Wednesday, September 23, 2009
Seiner on After Iqbal
Joe Seiner (South Carolina) continues his impressive series on civil procedure/employment discrimination articles with his forthcoming piece in the Wake Forest Law Review entitled: "After Iqbal."
The abstract:
In Ashcroft v. Iqbal, 129 S. Ct. 1937 (2009), the Supreme Court extended the controversial pleading standard that it announced in Twombly v. Bell Atlantic Corp., 550 U.S. 544 (2007), to all civil cases. Iqbal thus confirms that all civil plaintiffs must plead enough facts to state a plausible claim to relief. In addition, the Court’s decision goes even further by defining the contours of pleading discriminatory intent. Iqbal makes clear that an allegation of discriminatory intent cannot be general or conclusory, and must be supported by the proper factual context. While Iqbal and Twombly dramatically rewrite the law on federal pleading, the decisions provide little guidance for employment discrimination litigants, who must routinely establish an employer’s discriminatory intent in a typical Title VII case. This Article attempts to provide that guidance – after Iqbal.
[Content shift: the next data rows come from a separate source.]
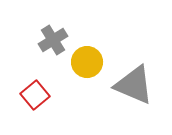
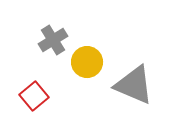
red square: moved 1 px left, 1 px down
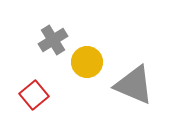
red square: moved 1 px up
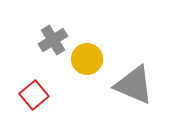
yellow circle: moved 3 px up
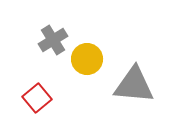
gray triangle: rotated 18 degrees counterclockwise
red square: moved 3 px right, 3 px down
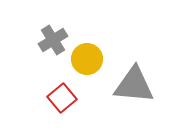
red square: moved 25 px right
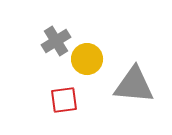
gray cross: moved 3 px right, 1 px down
red square: moved 2 px right, 2 px down; rotated 32 degrees clockwise
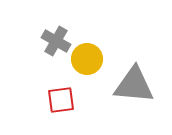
gray cross: rotated 28 degrees counterclockwise
red square: moved 3 px left
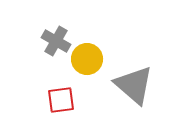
gray triangle: rotated 36 degrees clockwise
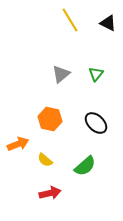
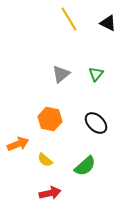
yellow line: moved 1 px left, 1 px up
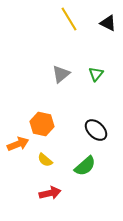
orange hexagon: moved 8 px left, 5 px down
black ellipse: moved 7 px down
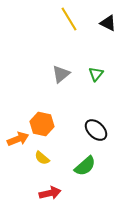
orange arrow: moved 5 px up
yellow semicircle: moved 3 px left, 2 px up
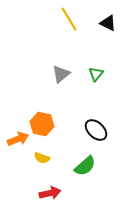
yellow semicircle: rotated 21 degrees counterclockwise
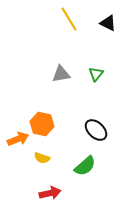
gray triangle: rotated 30 degrees clockwise
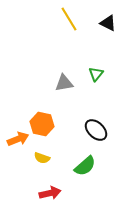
gray triangle: moved 3 px right, 9 px down
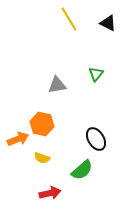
gray triangle: moved 7 px left, 2 px down
black ellipse: moved 9 px down; rotated 15 degrees clockwise
green semicircle: moved 3 px left, 4 px down
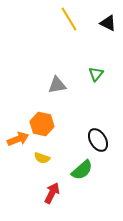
black ellipse: moved 2 px right, 1 px down
red arrow: moved 2 px right; rotated 50 degrees counterclockwise
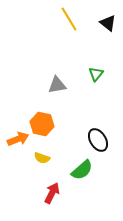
black triangle: rotated 12 degrees clockwise
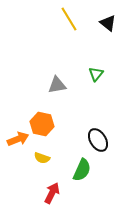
green semicircle: rotated 25 degrees counterclockwise
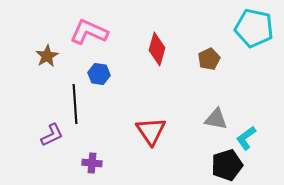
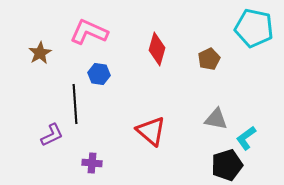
brown star: moved 7 px left, 3 px up
red triangle: rotated 16 degrees counterclockwise
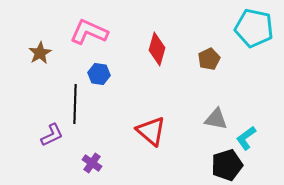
black line: rotated 6 degrees clockwise
purple cross: rotated 30 degrees clockwise
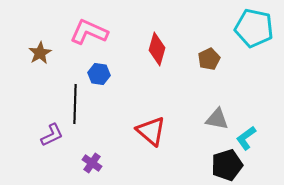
gray triangle: moved 1 px right
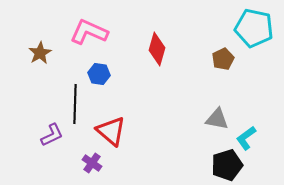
brown pentagon: moved 14 px right
red triangle: moved 40 px left
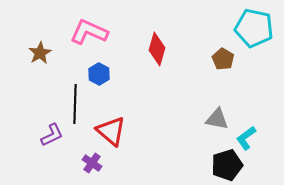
brown pentagon: rotated 15 degrees counterclockwise
blue hexagon: rotated 20 degrees clockwise
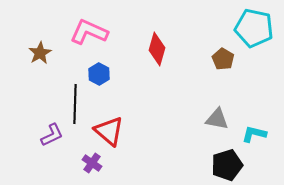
red triangle: moved 2 px left
cyan L-shape: moved 8 px right, 4 px up; rotated 50 degrees clockwise
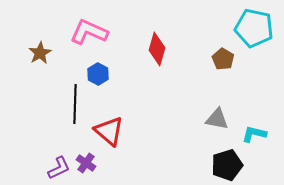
blue hexagon: moved 1 px left
purple L-shape: moved 7 px right, 33 px down
purple cross: moved 6 px left
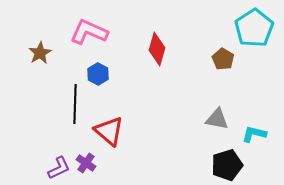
cyan pentagon: rotated 27 degrees clockwise
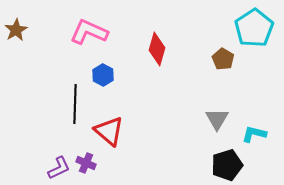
brown star: moved 24 px left, 23 px up
blue hexagon: moved 5 px right, 1 px down
gray triangle: rotated 50 degrees clockwise
purple cross: rotated 12 degrees counterclockwise
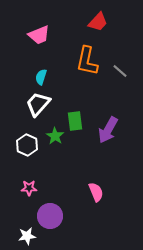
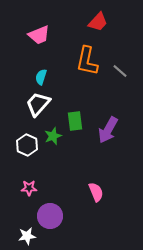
green star: moved 2 px left; rotated 18 degrees clockwise
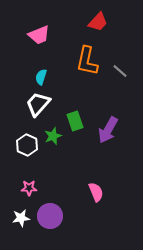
green rectangle: rotated 12 degrees counterclockwise
white star: moved 6 px left, 18 px up
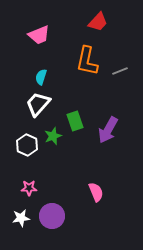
gray line: rotated 63 degrees counterclockwise
purple circle: moved 2 px right
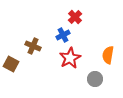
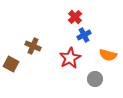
blue cross: moved 21 px right
orange semicircle: rotated 84 degrees counterclockwise
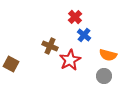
blue cross: rotated 24 degrees counterclockwise
brown cross: moved 17 px right
red star: moved 2 px down
gray circle: moved 9 px right, 3 px up
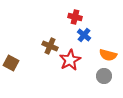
red cross: rotated 32 degrees counterclockwise
brown square: moved 1 px up
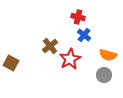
red cross: moved 3 px right
brown cross: rotated 28 degrees clockwise
red star: moved 1 px up
gray circle: moved 1 px up
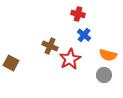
red cross: moved 3 px up
brown cross: rotated 28 degrees counterclockwise
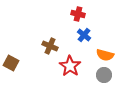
orange semicircle: moved 3 px left
red star: moved 7 px down; rotated 10 degrees counterclockwise
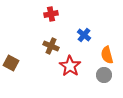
red cross: moved 27 px left; rotated 24 degrees counterclockwise
brown cross: moved 1 px right
orange semicircle: moved 2 px right; rotated 60 degrees clockwise
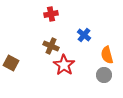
red star: moved 6 px left, 1 px up
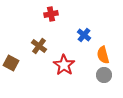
brown cross: moved 12 px left; rotated 14 degrees clockwise
orange semicircle: moved 4 px left
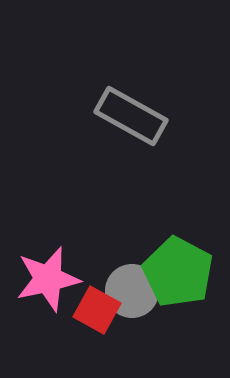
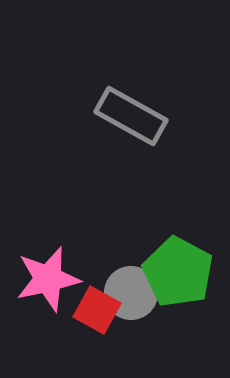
gray circle: moved 1 px left, 2 px down
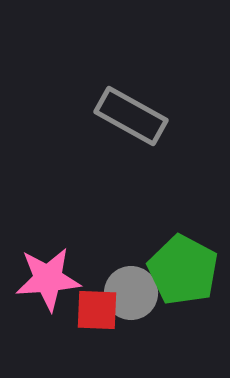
green pentagon: moved 5 px right, 2 px up
pink star: rotated 8 degrees clockwise
red square: rotated 27 degrees counterclockwise
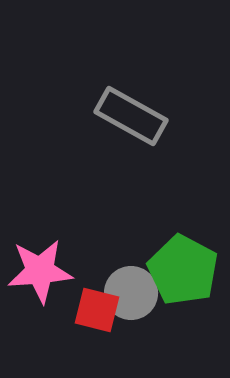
pink star: moved 8 px left, 8 px up
red square: rotated 12 degrees clockwise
This Article undertakes multifaceted research which uncovers the success rate of employment discrimination plaintiffs at trial and when facing summary judgment, and outlines various other studies suggesting that discrimination continues to permeate through our society. Given the pervasiveness of the discrimination highlighted in these studies, a reasonable inference can be drawn that a claim of employment discrimination – with the proper factual support – is far more plausible on its face than the more doubtful allegations set forth in Twombly and Iqbal. Based on the research set forth in this paper, this Article proposes a unified analytical framework for pleading discriminatory intent in Title VII cases which navigates the Iqbal and Twombly decisions. The proposed pleading framework should serve as a blueprint for Title VII litigants, helping the courts and the parties to better evaluate allegations of discrimination. This paper further explains why Swierkiewicz v. Sorema, 534 U.S. 506 (2002), is still good law as applied to Title VII cases.
Joe has become the real go-to-person on these procedural question involving Title VII issues. I look forward to hear him presenting it live at the Colloquium in a couple of days.
PS
https://lawprofessors.typepad.com/laborprof_blog/2009/09/seiner-on-after-iqbal.html
Iqbal is already being used, successfully and sometimes not successfully in employment cases. The decision is most inappropriate for discrimination causes of action.